‘Vandaag is voor mij de dag van de vuile handen, van schuld en boete. Vandaag zal de partij aan de kiezers moeten bekennen dat beloften geheel of gedeeltelijk niet waar gemaakt kunnen worden.’[1]
Sonja van der Gaast, kritisch PvdA-lid te Utrecht, voelde zich bedrogen. Men had gouden bergen beloofd, maar molshopen geleverd. Het kabinet-Den Uyl, vanuit een hedendaags perspectief wellicht het meest progressieve kabinet ooit, was in haar ogen niet meer dan een deceptie. Met de aanwezigheid van ‘oerconservatieve’ KVP-bewindslieden was de belangrijkste verkiezingsbelofte, namelijk die van kiezersinvloed op de regeringsvorming, gebroken. Met recht was Van der Gaast boos, de partijleiding had haar leden immers bezworen dat het ditmaal anders zou zijn.
Het midden moet kapot
En het begon nog wel zo mooi. De drie vooruitstrevende partijen zouden het wel even anders gaan doen. Het moest, vonden progressieve politici als Den Uyl, Van Thijn (beiden PvdA) en Van Mierlo (D’66), eens afgelopen zijn met het schimmige en bovendien ondemocratische formatiespel na de verkiezingen. Je kon stemmen wat je wilde, maar als kiezer had je geen enkele invloed op wie er in het Catshuis kwam.
Een zondebok had zich al snel aangediend. Nadat katholiek voorman Norbert Schmelzer in 1967 de stekker uit het centrumlinkse kabinet-Cals had getrokken en de confessionelen de vooruitstrevende zaak voor de zoveelste keer verraden hadden, koos men voor de frontale aanval. Subtiel kon je de uitspraak van D’66-oprichter Hans Gruijters niet noemen. Maar met ‘als ik de confessionelen een hand geef, tel ik mijn vingers altijd even na’[2] verwoordde hij het sentiment van progressief Nederland. De verkiezingscampagnes van 1971 en 1972 verliepen ongemeen fel. Met name de katholieken van de KVP moesten het ontgelden.
--
- _OPDRACHT_: In welk jaar trok Norbert Schmelzer volgens de tekst over het kabinet-Den Uyl de stekker uit het kabinet-Cals? De gegevens hierna zijn afkomstig uit een andere bron.
--
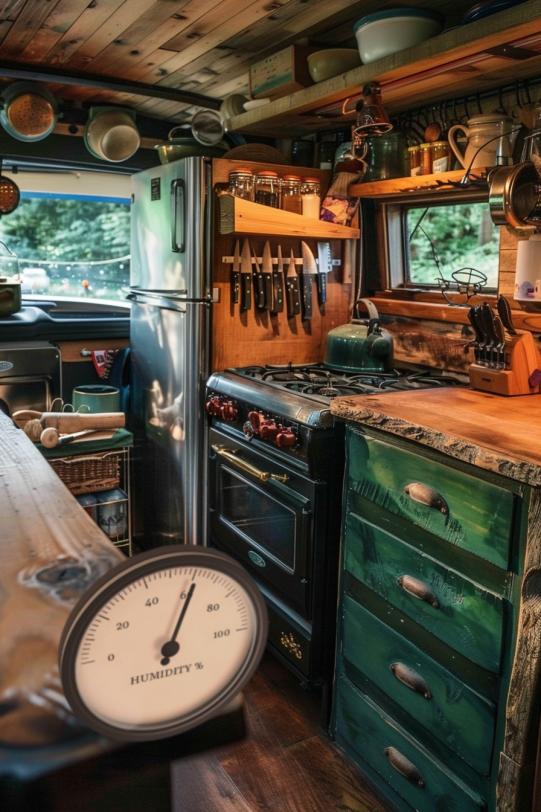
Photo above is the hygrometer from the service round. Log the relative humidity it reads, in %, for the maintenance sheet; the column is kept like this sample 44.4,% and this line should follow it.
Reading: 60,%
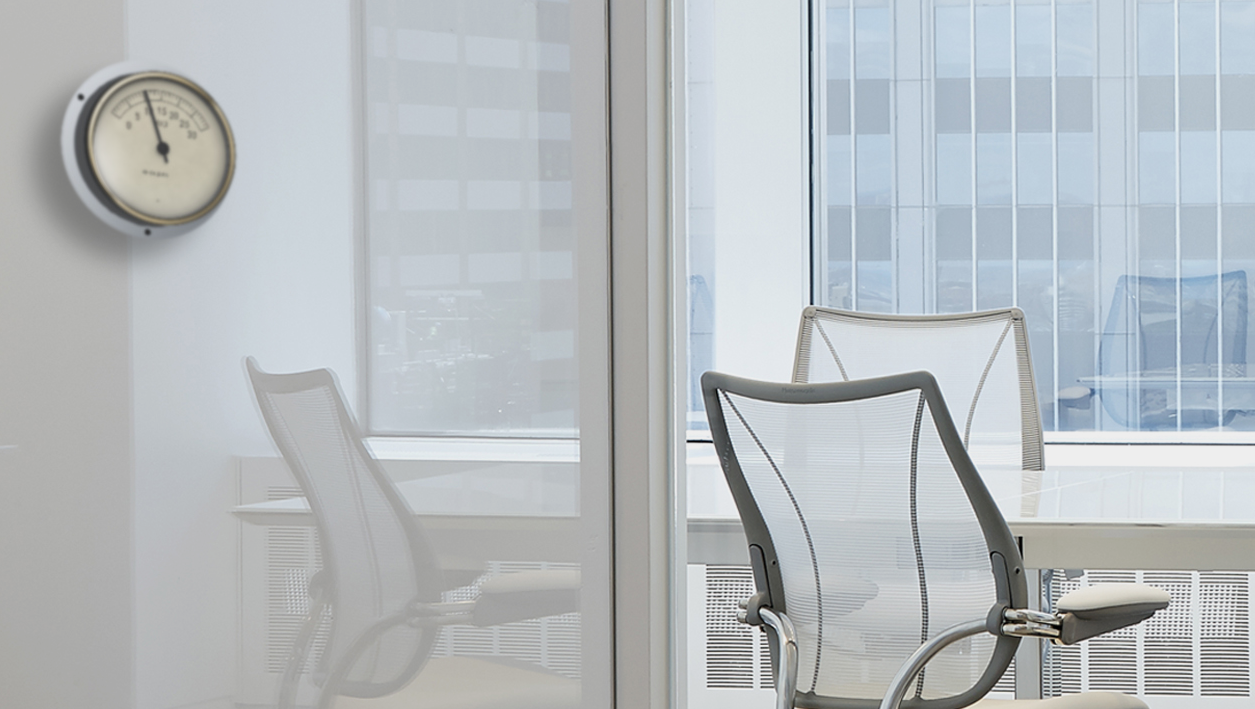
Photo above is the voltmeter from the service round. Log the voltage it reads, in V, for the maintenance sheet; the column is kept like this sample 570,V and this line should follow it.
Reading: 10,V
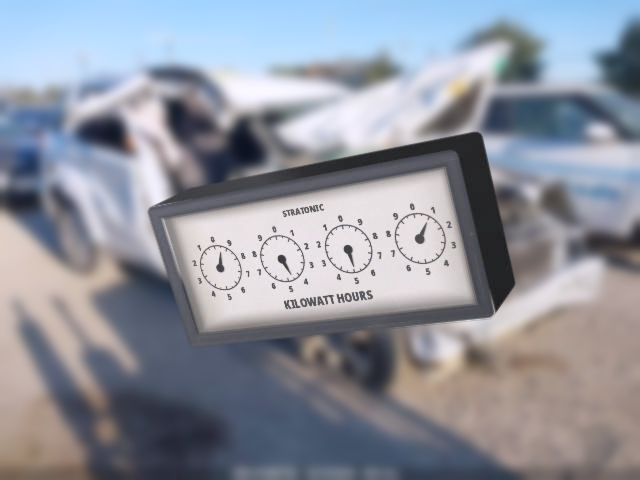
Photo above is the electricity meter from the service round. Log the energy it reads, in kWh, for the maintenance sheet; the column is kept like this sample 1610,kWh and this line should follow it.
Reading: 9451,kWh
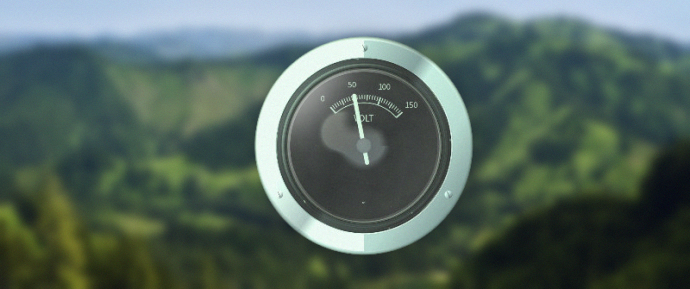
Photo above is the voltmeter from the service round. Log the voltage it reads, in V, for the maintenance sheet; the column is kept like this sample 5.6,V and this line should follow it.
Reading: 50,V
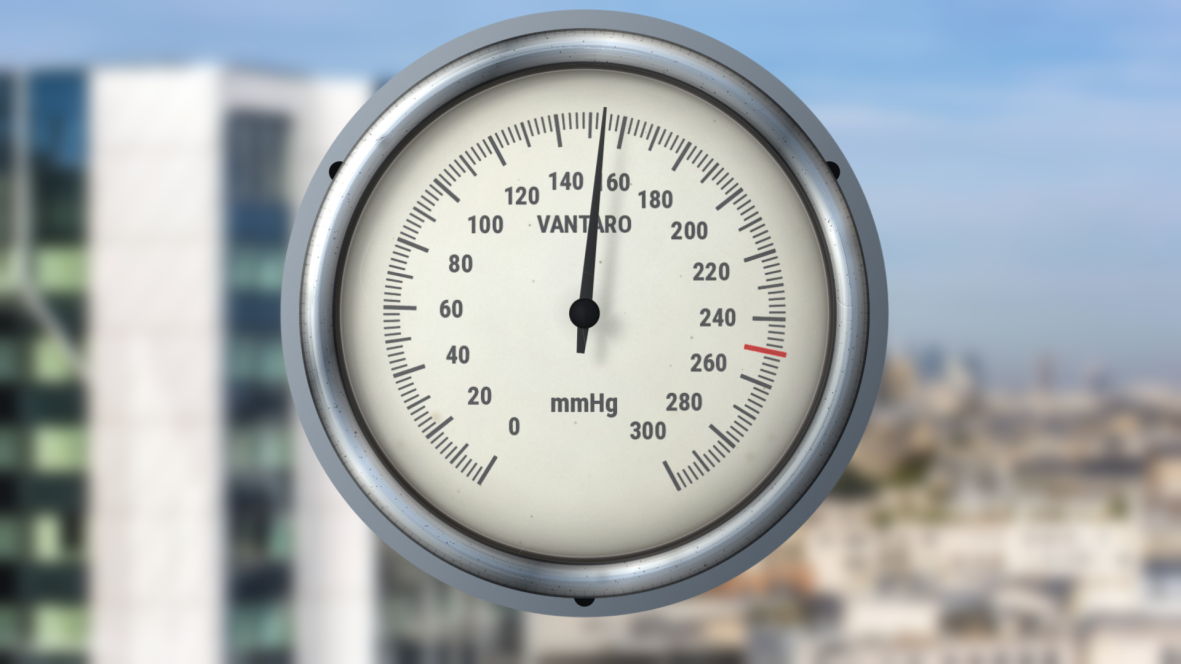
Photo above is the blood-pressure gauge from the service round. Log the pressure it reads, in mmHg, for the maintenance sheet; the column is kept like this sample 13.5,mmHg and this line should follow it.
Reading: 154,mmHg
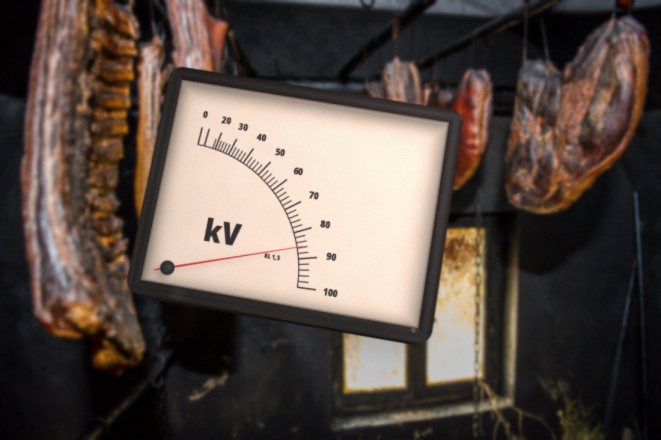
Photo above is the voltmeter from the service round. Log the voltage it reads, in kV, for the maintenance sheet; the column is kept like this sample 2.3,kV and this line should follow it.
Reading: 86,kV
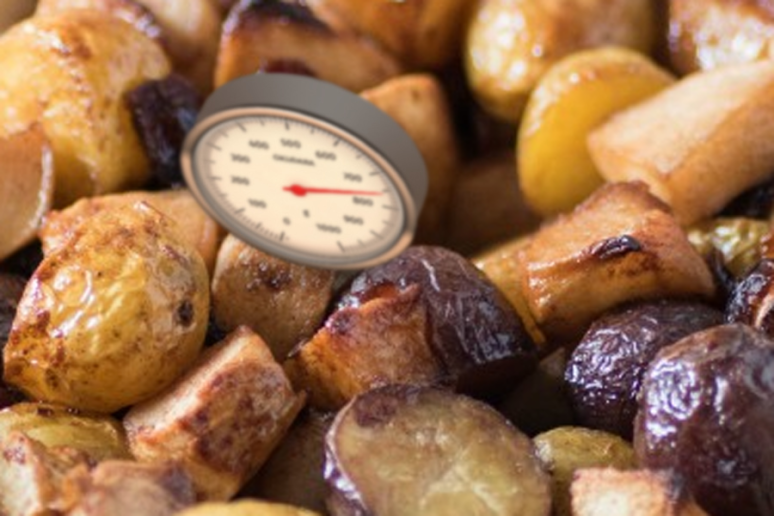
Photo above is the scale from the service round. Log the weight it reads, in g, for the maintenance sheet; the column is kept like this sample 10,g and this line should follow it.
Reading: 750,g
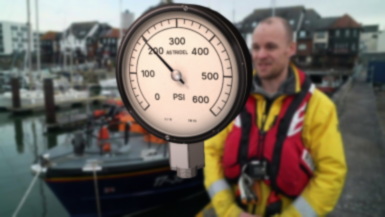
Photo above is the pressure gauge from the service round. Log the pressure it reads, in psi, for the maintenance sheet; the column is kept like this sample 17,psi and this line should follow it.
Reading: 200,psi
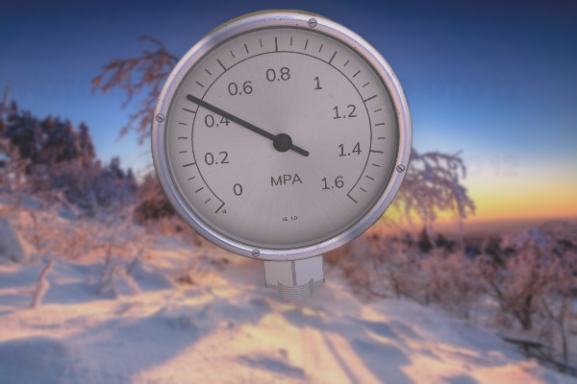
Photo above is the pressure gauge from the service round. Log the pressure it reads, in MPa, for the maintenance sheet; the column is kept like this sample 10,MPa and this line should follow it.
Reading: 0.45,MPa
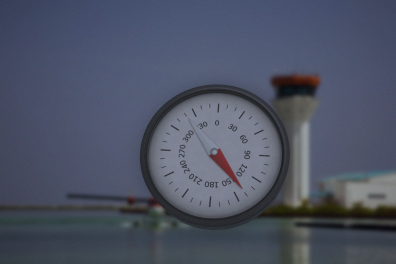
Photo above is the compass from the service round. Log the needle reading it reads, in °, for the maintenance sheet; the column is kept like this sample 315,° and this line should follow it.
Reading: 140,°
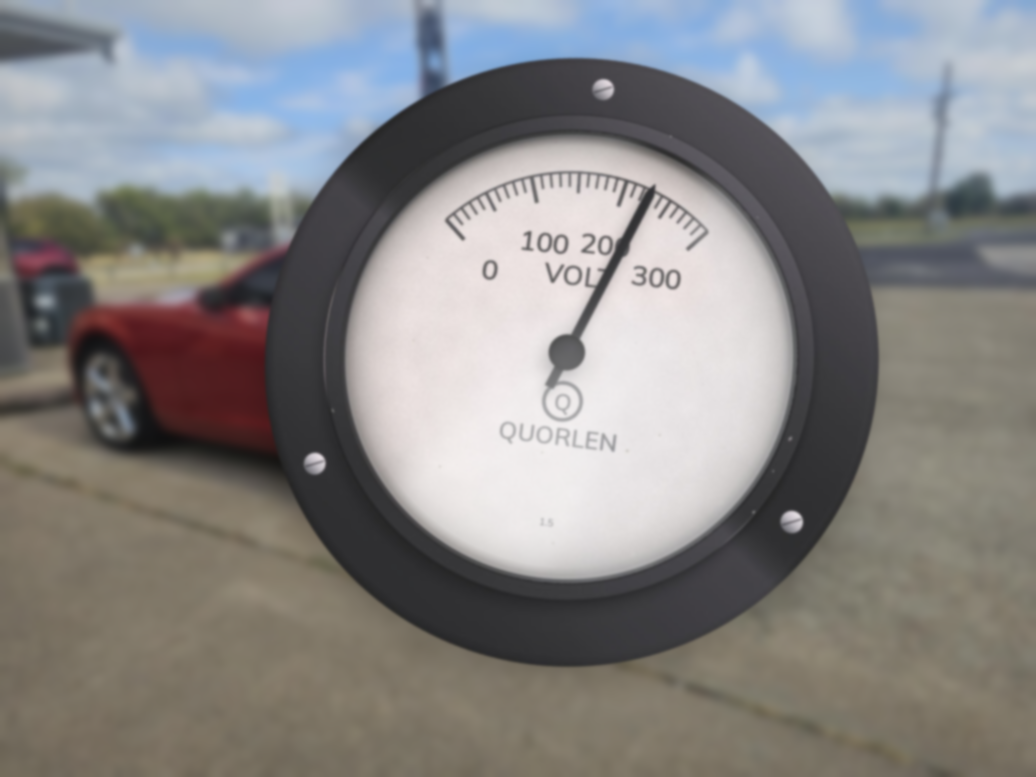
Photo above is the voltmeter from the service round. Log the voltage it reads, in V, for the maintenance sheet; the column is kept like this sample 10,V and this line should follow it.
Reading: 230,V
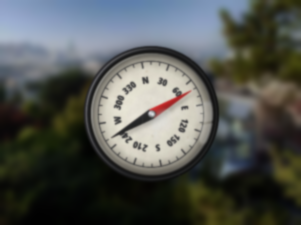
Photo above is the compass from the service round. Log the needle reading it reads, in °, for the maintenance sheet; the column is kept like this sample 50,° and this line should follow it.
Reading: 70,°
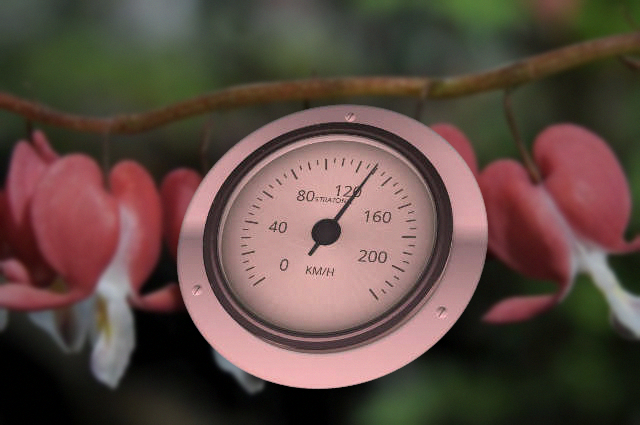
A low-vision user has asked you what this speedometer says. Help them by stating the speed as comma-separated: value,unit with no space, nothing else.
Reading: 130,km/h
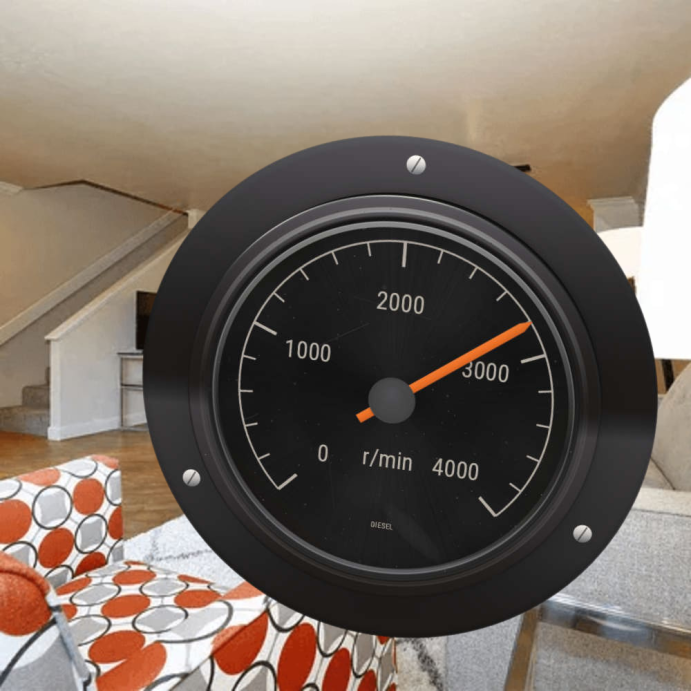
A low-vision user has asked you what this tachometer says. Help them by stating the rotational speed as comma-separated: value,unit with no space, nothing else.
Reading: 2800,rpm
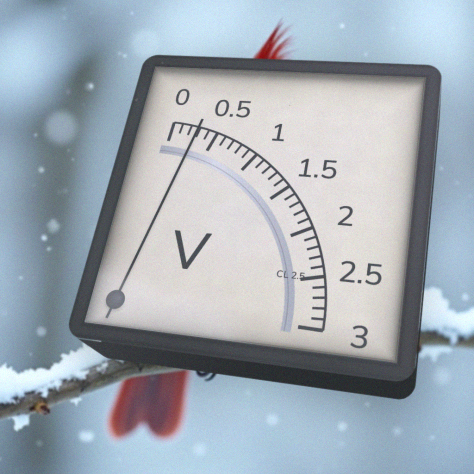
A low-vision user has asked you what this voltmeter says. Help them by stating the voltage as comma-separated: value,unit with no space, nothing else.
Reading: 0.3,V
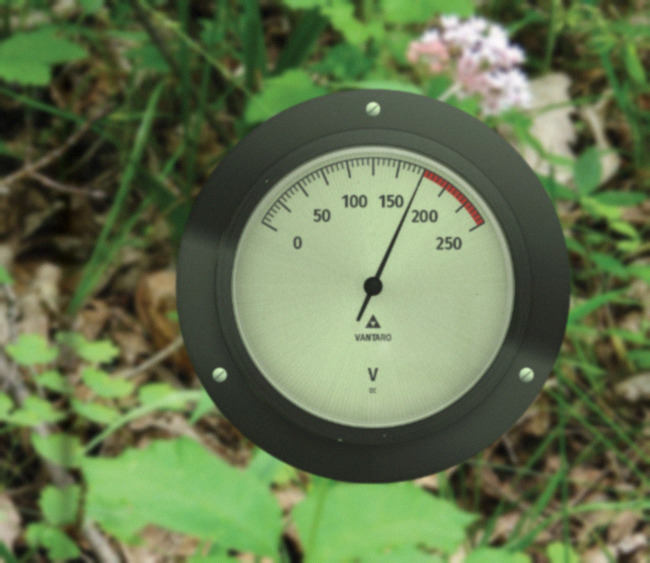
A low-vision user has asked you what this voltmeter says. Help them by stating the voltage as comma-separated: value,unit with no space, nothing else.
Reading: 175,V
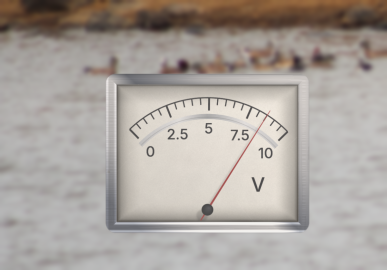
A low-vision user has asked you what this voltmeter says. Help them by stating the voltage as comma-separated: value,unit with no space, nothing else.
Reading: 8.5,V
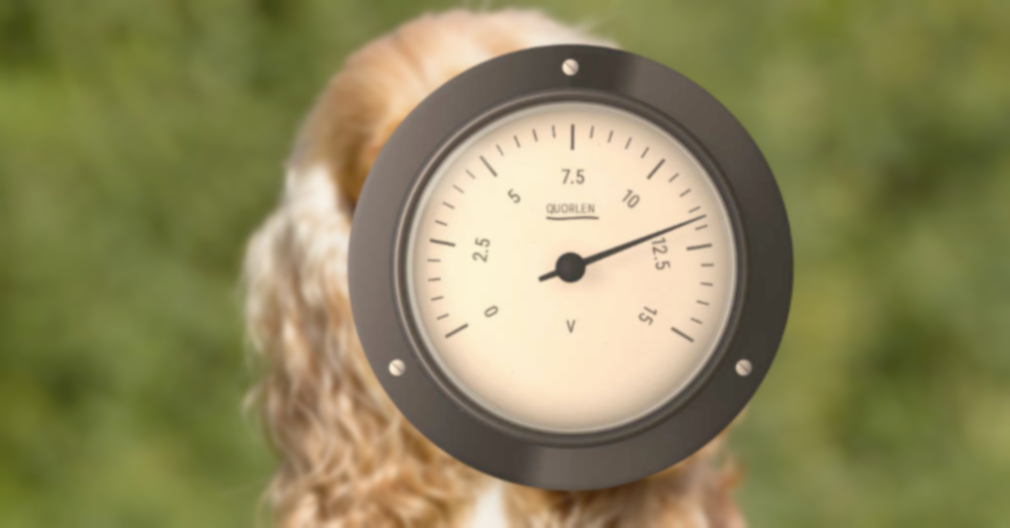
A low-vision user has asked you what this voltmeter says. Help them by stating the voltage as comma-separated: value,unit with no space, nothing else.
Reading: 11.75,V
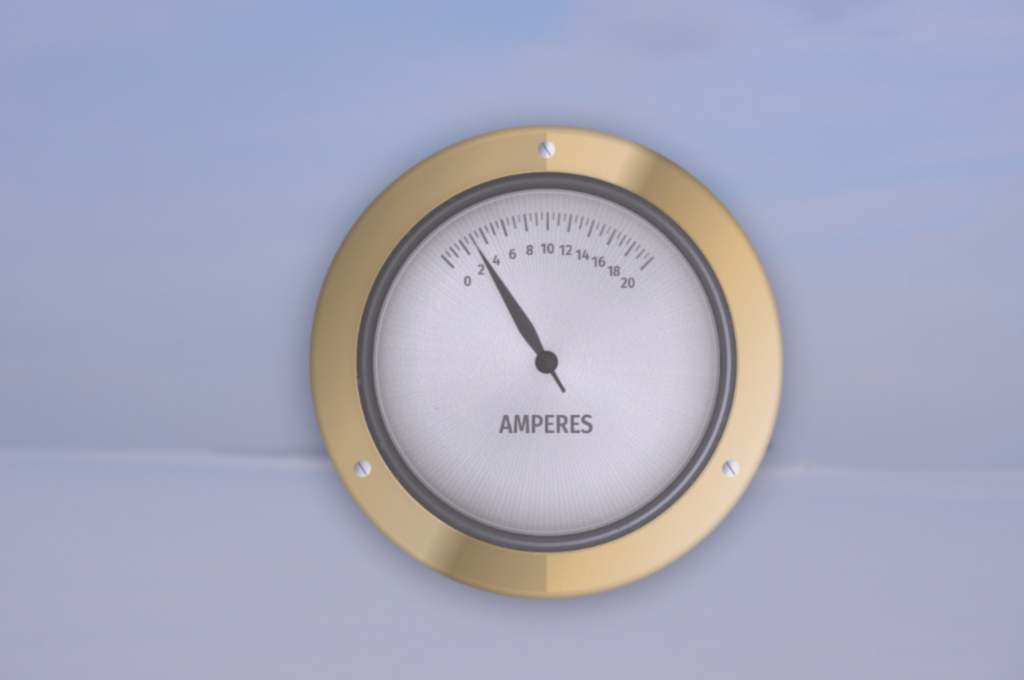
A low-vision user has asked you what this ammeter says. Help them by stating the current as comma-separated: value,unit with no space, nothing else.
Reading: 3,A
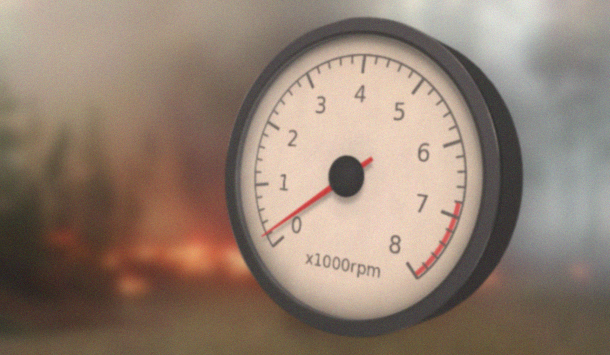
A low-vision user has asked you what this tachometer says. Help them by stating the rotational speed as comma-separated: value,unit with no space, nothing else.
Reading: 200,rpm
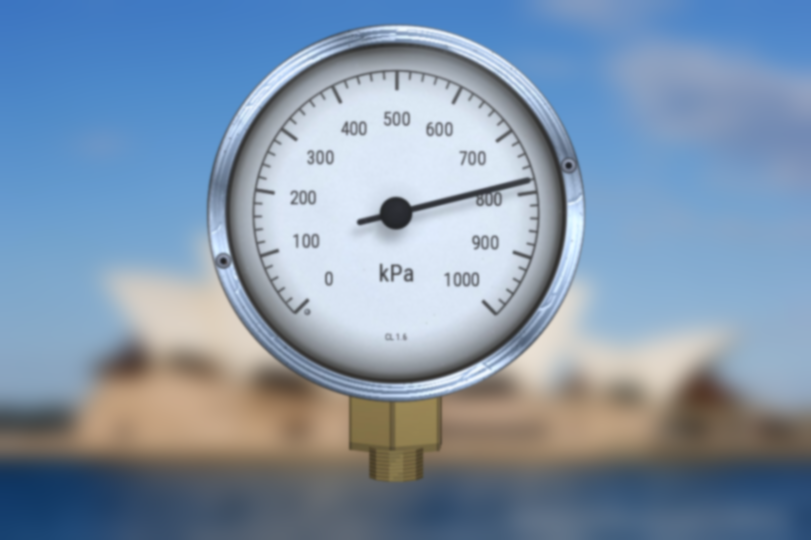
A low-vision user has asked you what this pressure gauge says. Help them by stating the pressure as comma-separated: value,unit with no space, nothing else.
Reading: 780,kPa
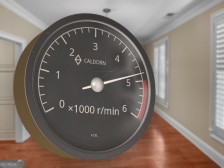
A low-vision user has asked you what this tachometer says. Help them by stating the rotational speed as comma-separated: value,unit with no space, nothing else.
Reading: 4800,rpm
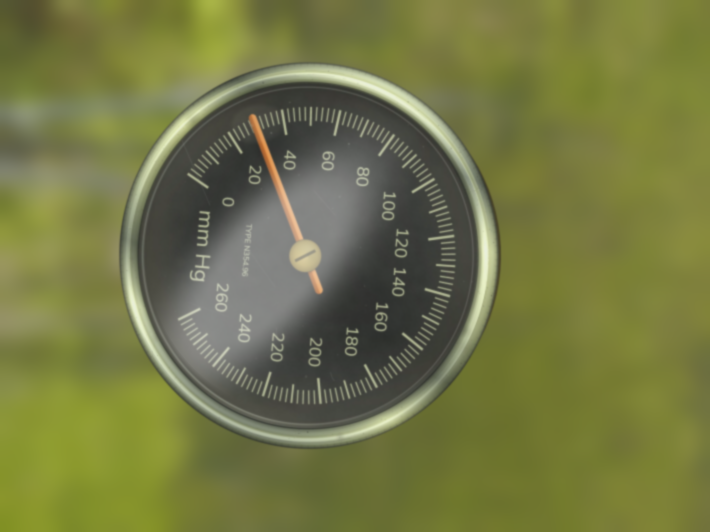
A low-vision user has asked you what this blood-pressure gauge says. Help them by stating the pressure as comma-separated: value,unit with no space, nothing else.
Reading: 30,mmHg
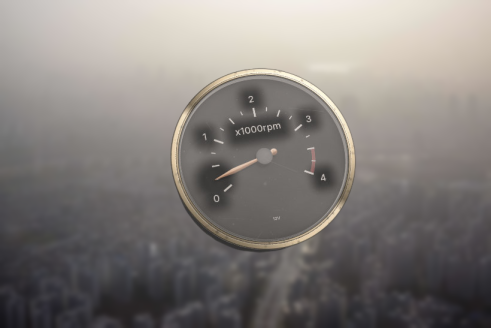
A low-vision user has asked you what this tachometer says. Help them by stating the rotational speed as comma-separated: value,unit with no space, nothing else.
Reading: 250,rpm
--
- _RESULTAAT_: In 1967.